I am trying to run the spark-nlp library offline in Palantir Foundry. We do not have egress configured to make http calls, so I'm attempting to use spark-nlp in offline mode by downloading explain_document_dl from the spark-nlp models hub. This is just a simple example I found in the spark-nlp quick start, I don't really have a goal with it other than to get it to work in Foundry.
Using spark-nlp version 5.1.2 from PYPI, and I followed these oddly specific instructions in the Palantir public docs to load the spark-nlp library so I know this has to be possible.
The method below of loading/extracting a zip file from the Foundry dataset filesystem worked to load BERTopic, so trying to apply it here. There are 6 different versions of explain_document_dl on the models hub for spark-nlp 5.1, and it's not really clear to me how they are different other than the version numbers. I've tried loading all of them unsuccessfully. I also tried loading the pretrained model to see if I could tell which version it was reaching for through http, no luck.
pipeline = PretrainedPipeline('explain_document_dl', lang='en')
I'm not sure if this is a Foundry problem or an issue with how I'm trying to run spark-nlp offline, or both, so I'm including the spark-nlp tag.

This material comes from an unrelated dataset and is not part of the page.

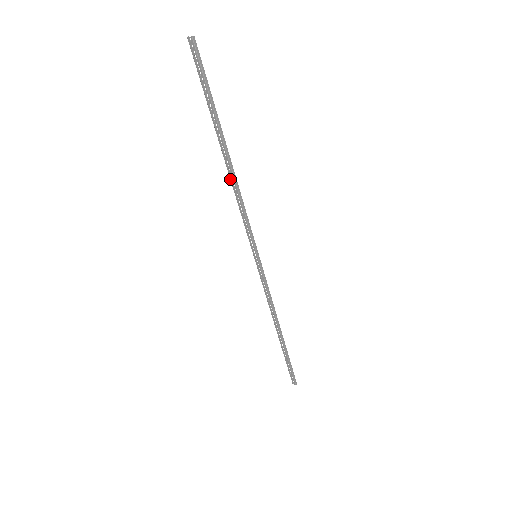
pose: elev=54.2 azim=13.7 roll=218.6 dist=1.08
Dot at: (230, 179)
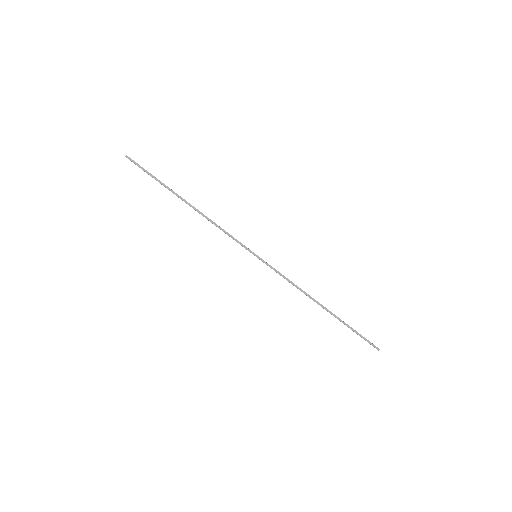
Dot at: (202, 215)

from transforms.api import transform, Input, Output
from sparknlp.base import PipelineModel
# from sparknlp.annotator import *
from sparknlp.pretrained import PretrainedPipeline
# import sparknlp
from zipfile import ZipFile
import tempfile
import os
import shutil
import base64
def download_file(filesystem, input_file_path, local_file_path=None, base64_decode=False):
"""
Download a file from a Foundry dataset to the local filesystem.
If the input_file_path is None, a temporary file is created, which you must delete yourself after using it.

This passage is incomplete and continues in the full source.